:: Texte ::
══════════
La voiture électrique n’est pas la seule solution face au défi climatique
À l’heure de l’urgence climatique, le budget 2025 prévoit un demi-milliard d’euros en moins pour l’aide à l’électrification des véhicules. Pour le chercheur Aurélien Bigo, ce budget montre surtout l’inaction climatique du gouvernement en matière de transports, secteur le plus émetteur en France.
C’est un paradoxe qui résume à lui seul l’inaction politique du gouvernement en matière climatique. Le secteur des transports est le plus émetteur en France, représentant à lui seul un tiers des émissions nationales. Et notre retard en termes de politiques climatiques est tel que le Haut Conseil pour le climat estime que pour décarboner le pays, le rythme de réduction des émissions liées au transport doit tripler d’ici à 2030.
Mais après avoir fustigé « l’épée de Damoclès » de la « dette écologique » lors de son discours de politique générale début octobre, le premier ministre, Michel Barnier, a présenté un projet de loi de finances pour 2025 qui ampute d’un demi-milliard d’euros l’aide à l’électrification des véhicules.
Chercheur sur la transition énergétique des transports et associé à la chaire « Énergie et prospérité » à l’Institut Louis Bachelier, Aurélien Bigo revient pour Mediapart sur ce budget 2025 qui ne prend pas assez en considération l’urgence de se défaire de la voiture individuelle, responsable à elle seule de près d’un sixième de la contribution française au réchauffement global.
══════════
Données de raisonnement à partir de scènes
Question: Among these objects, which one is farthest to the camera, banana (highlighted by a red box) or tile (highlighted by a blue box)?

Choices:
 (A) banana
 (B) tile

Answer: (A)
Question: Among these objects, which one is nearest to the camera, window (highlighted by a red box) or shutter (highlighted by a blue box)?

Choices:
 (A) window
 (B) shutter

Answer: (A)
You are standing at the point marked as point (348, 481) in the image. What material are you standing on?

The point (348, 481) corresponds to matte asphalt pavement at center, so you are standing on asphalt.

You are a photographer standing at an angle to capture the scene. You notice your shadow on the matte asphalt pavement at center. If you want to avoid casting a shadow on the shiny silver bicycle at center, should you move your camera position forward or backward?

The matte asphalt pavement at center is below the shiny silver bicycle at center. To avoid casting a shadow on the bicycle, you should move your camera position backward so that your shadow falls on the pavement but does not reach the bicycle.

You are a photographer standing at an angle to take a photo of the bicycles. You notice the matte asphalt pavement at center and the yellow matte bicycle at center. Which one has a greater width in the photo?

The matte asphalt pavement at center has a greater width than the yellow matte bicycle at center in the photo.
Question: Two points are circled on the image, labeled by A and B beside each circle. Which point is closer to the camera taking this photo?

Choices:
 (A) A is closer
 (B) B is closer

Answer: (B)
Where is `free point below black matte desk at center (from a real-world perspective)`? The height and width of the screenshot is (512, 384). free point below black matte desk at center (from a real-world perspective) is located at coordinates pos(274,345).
══════════
:: Consigne 1 ::
Reprenez le passage du texte sur la voiture électrique qui commence à "Mais après avoir" et se termine à "au réchauffement global.", en changeant "premier ministre" en "chef du gouvernement".
:: Consigne 2 ::
Répondez à ces questions d'après le texte sur la voiture électrique.
(a) Quelle part des émissions nationales le secteur des transports représente-t-il ?
(b) De quel montant le projet de loi de finances pour 2025 réduit-il l'aide à l'électrification des véhicules ?
(c) À quelle institution la chaire « Énergie et prospérité » est-elle rattachée ?
:: Consigne 3 ::
Indiquez si chacune de ces affirmations concorde avec le texte sur la voiture électrique.
(a) Selon le Haut Conseil pour le climat, le rythme de réduction des émissions liées au transport doit doubler d'ici à 2030.
(b) Michel Barnier a prononcé son discours de politique générale début octobre.
(c) La voiture individuelle est responsable de près d'un sixième de la contribution française au réchauffement global.

:: Réponse complète 1 ::
Mais après avoir fustigé « l’épée de Damoclès » de la « dette écologique » lors de son discours de politique générale début octobre, le chef du gouvernement, Michel Barnier, a présenté un projet de loi de finances pour 2025 qui ampute d’un demi-milliard d’euros l’aide à l’électrification des véhicules.
Chercheur sur la transition énergétique des transports et associé à la chaire « Énergie et prospérité » à l’Institut Louis Bachelier, Aurélien Bigo revient pour Mediapart sur ce budget 2025 qui ne prend pas assez en considération l’urgence de se défaire de la voiture individuelle, responsable à elle seule de près d’un sixième de la contribution française au réchauffement global.

:: Réponse complète 2 ::
(a) Un tiers des émissions nationales.
(b) D'un demi-milliard d'euros.
(c) À l'Institut Louis Bachelier.

:: Réponse complète 3 ::
(a) Non : « le rythme de réduction des émissions liées au transport doit tripler d’ici à 2030 ».
(b) Oui : « lors de son discours de politique générale début octobre, le premier ministre, Michel Barnier ».
(c) Oui : « responsable à elle seule de près d’un sixième de la contribution française au réchauffement global ».